━━ Task data ━━
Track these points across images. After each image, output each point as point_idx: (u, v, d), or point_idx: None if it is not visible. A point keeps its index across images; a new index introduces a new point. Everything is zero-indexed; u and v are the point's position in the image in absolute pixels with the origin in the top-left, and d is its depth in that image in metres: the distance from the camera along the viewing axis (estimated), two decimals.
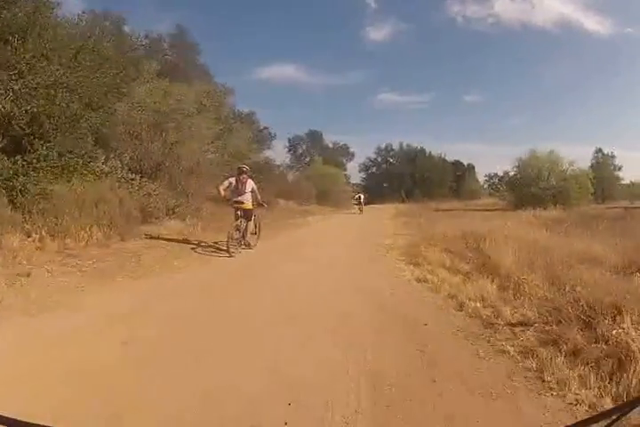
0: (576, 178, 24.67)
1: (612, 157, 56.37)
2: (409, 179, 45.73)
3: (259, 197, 7.78)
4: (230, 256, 6.98)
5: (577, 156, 56.23)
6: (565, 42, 50.40)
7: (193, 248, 7.79)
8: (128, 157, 10.54)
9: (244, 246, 7.56)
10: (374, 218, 20.69)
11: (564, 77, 54.96)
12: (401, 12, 56.39)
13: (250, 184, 7.55)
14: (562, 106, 59.90)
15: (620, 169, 54.73)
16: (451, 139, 70.95)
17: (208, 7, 46.91)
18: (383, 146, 50.83)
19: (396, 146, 50.42)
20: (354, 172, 56.46)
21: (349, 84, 57.34)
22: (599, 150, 54.56)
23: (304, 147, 52.23)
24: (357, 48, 56.24)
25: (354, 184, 45.83)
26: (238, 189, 7.47)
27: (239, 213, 7.48)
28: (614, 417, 0.68)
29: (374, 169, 51.17)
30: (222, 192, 7.54)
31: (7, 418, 0.59)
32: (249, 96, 57.81)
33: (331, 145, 52.51)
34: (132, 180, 9.93)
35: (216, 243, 8.02)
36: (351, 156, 54.32)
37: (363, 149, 51.26)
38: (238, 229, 7.41)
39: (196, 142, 12.86)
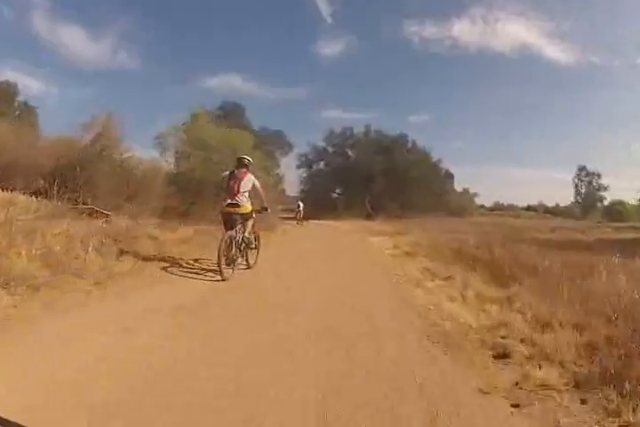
0: None
1: (598, 175, 53.07)
2: (381, 180, 28.49)
3: (264, 198, 5.87)
4: (223, 280, 4.94)
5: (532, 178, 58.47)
6: (524, 67, 51.93)
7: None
8: None
9: (241, 266, 5.68)
10: None
11: (516, 102, 56.72)
12: (356, 29, 57.06)
13: (249, 181, 5.56)
14: (513, 131, 60.44)
15: (606, 189, 52.01)
16: None
17: (158, 14, 43.14)
18: (338, 130, 33.15)
19: (358, 130, 33.24)
20: (290, 174, 40.65)
21: (296, 98, 54.50)
22: (583, 168, 51.62)
23: None
24: (308, 63, 54.88)
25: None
26: (232, 188, 5.48)
27: (234, 218, 5.43)
28: None
29: (321, 164, 33.39)
30: None
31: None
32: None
33: (257, 128, 34.19)
34: None
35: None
36: (288, 147, 36.49)
37: None
38: (233, 242, 5.33)
39: None
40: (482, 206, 56.67)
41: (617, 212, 47.95)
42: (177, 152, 13.07)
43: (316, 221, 23.85)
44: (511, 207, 58.72)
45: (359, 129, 32.87)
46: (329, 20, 53.95)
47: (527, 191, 71.39)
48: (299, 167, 33.59)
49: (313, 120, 57.78)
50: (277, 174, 36.08)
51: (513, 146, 58.46)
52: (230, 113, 34.32)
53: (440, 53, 49.60)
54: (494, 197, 62.82)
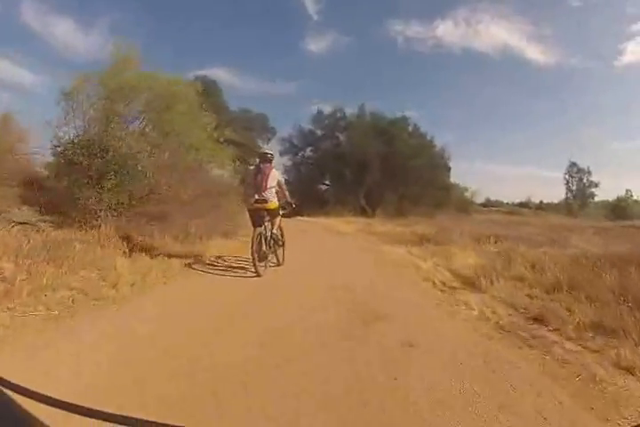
0: None
1: (589, 172, 50.11)
2: (378, 169, 23.77)
3: (286, 193, 5.86)
4: (258, 276, 4.93)
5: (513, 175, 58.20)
6: (506, 67, 50.83)
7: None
8: None
9: (271, 263, 5.61)
10: None
11: (498, 100, 54.97)
12: (342, 26, 56.85)
13: (274, 176, 5.52)
14: (493, 128, 57.42)
15: (597, 186, 49.01)
16: None
17: (145, 9, 42.64)
18: (327, 110, 28.05)
19: (351, 111, 28.22)
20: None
21: (283, 93, 52.32)
22: (574, 165, 48.70)
23: None
24: (295, 58, 52.05)
25: None
26: (260, 183, 5.40)
27: (262, 215, 5.38)
28: None
29: (309, 151, 28.33)
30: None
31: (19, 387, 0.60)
32: None
33: (236, 109, 29.25)
34: None
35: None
36: (271, 133, 31.55)
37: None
38: (263, 239, 5.31)
39: None
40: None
41: (621, 209, 45.78)
42: (84, 111, 8.01)
43: (302, 218, 19.15)
44: (499, 204, 57.19)
45: (352, 110, 27.86)
46: (315, 17, 52.68)
47: (509, 188, 70.84)
48: (282, 154, 28.44)
49: (301, 115, 57.41)
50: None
51: (495, 143, 56.95)
52: (203, 90, 29.15)
53: (424, 52, 49.37)
54: (483, 194, 61.80)
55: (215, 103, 27.91)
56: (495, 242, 7.77)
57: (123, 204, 6.33)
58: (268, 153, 5.71)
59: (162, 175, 6.40)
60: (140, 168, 6.37)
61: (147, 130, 7.27)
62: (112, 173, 6.21)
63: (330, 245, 9.30)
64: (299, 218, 19.24)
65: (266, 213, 5.34)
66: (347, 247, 8.73)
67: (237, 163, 31.10)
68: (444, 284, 4.29)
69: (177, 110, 7.26)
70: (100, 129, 6.79)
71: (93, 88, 8.23)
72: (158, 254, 5.19)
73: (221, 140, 9.09)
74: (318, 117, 27.93)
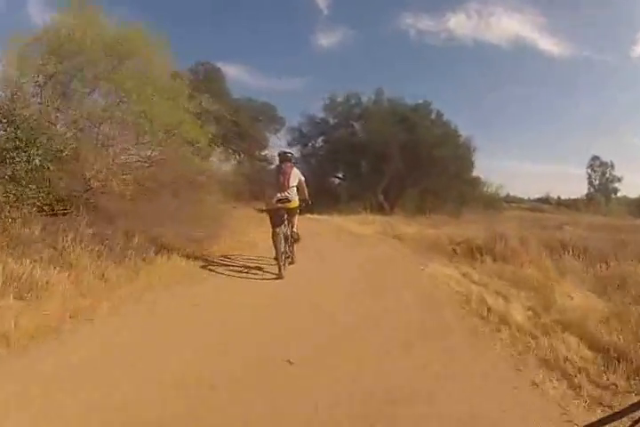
0: None
1: (612, 166, 47.54)
2: (398, 161, 21.28)
3: (306, 191, 5.85)
4: (279, 278, 5.05)
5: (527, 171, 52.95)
6: (519, 60, 47.99)
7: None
8: None
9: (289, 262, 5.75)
10: None
11: (513, 96, 51.54)
12: (353, 20, 54.07)
13: (296, 175, 5.66)
14: (508, 124, 52.93)
15: (619, 180, 46.16)
16: None
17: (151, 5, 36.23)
18: (341, 97, 25.39)
19: (367, 96, 25.31)
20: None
21: (294, 88, 51.20)
22: (596, 158, 45.91)
23: None
24: (306, 53, 48.98)
25: None
26: (282, 183, 5.51)
27: (282, 214, 5.42)
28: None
29: (320, 140, 25.83)
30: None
31: None
32: None
33: (239, 97, 27.12)
34: None
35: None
36: (280, 124, 29.25)
37: None
38: (283, 239, 5.38)
39: None
40: None
41: None
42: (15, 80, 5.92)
43: (312, 216, 16.97)
44: (518, 200, 54.71)
45: (369, 96, 24.73)
46: (325, 11, 51.81)
47: (524, 183, 68.18)
48: (290, 145, 25.92)
49: (312, 109, 56.22)
50: (265, 156, 29.19)
51: (510, 138, 54.41)
52: (205, 77, 26.88)
53: (436, 45, 47.59)
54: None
55: (217, 89, 25.93)
56: (580, 257, 5.47)
57: (35, 198, 4.25)
58: (287, 152, 5.96)
59: (90, 160, 4.30)
60: (59, 147, 4.25)
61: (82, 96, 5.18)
62: (15, 154, 4.12)
63: (346, 260, 7.05)
64: (308, 216, 17.09)
65: (286, 211, 5.40)
66: (370, 264, 6.49)
67: (242, 155, 28.89)
68: (588, 378, 2.04)
69: (128, 65, 5.12)
70: (13, 93, 4.72)
71: (32, 50, 6.23)
72: (45, 285, 3.09)
73: (197, 111, 6.79)
74: (331, 105, 25.15)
━━━
Task description
Print exactly, with no pictures, the lines above from the one that holds "43: (316, 221, 23.85)" through the one that holds "58: (268, 153, 5.71)", both of them included.

Answer for this exercise
43: (316, 221, 23.85)
44: (511, 207, 58.72)
45: (359, 129, 32.87)
46: (329, 20, 53.95)
47: (527, 191, 71.39)
48: (299, 167, 33.59)
49: (313, 120, 57.78)
50: (277, 174, 36.08)
51: (513, 146, 58.46)
52: (230, 113, 34.32)
53: (440, 53, 49.60)
54: (494, 197, 62.82)
0: None
1: (589, 172, 50.11)
2: (378, 169, 23.77)
3: (286, 193, 5.86)
4: (258, 276, 4.93)
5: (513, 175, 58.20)
6: (506, 67, 50.83)
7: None
8: None
9: (271, 263, 5.61)
10: None
11: (498, 100, 54.97)
12: (342, 26, 56.85)
13: (274, 176, 5.52)
14: (493, 128, 57.42)
15: (597, 186, 49.01)
16: None
17: (145, 9, 42.64)
18: (327, 110, 28.05)
19: (351, 111, 28.22)
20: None
21: (283, 93, 52.32)
22: (574, 165, 48.70)
23: None
24: (295, 58, 52.05)
25: None
26: (260, 183, 5.40)
27: (262, 215, 5.38)
28: None
29: (309, 151, 28.33)
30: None
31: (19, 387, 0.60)
32: None
33: (236, 109, 29.25)
34: None
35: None
36: (271, 133, 31.55)
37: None
38: (263, 239, 5.31)
39: None
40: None
41: (621, 209, 45.78)
42: (84, 111, 8.01)
43: (302, 218, 19.15)
44: (499, 204, 57.19)
45: (352, 110, 27.86)
46: (315, 17, 52.68)
47: (509, 188, 70.84)
48: (282, 154, 28.44)
49: (301, 115, 57.41)
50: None
51: (495, 143, 56.95)
52: (203, 90, 29.15)
53: (424, 52, 49.37)
54: (483, 194, 61.80)
55: (215, 103, 27.91)
56: (495, 242, 7.77)
57: (123, 204, 6.33)
58: (268, 153, 5.71)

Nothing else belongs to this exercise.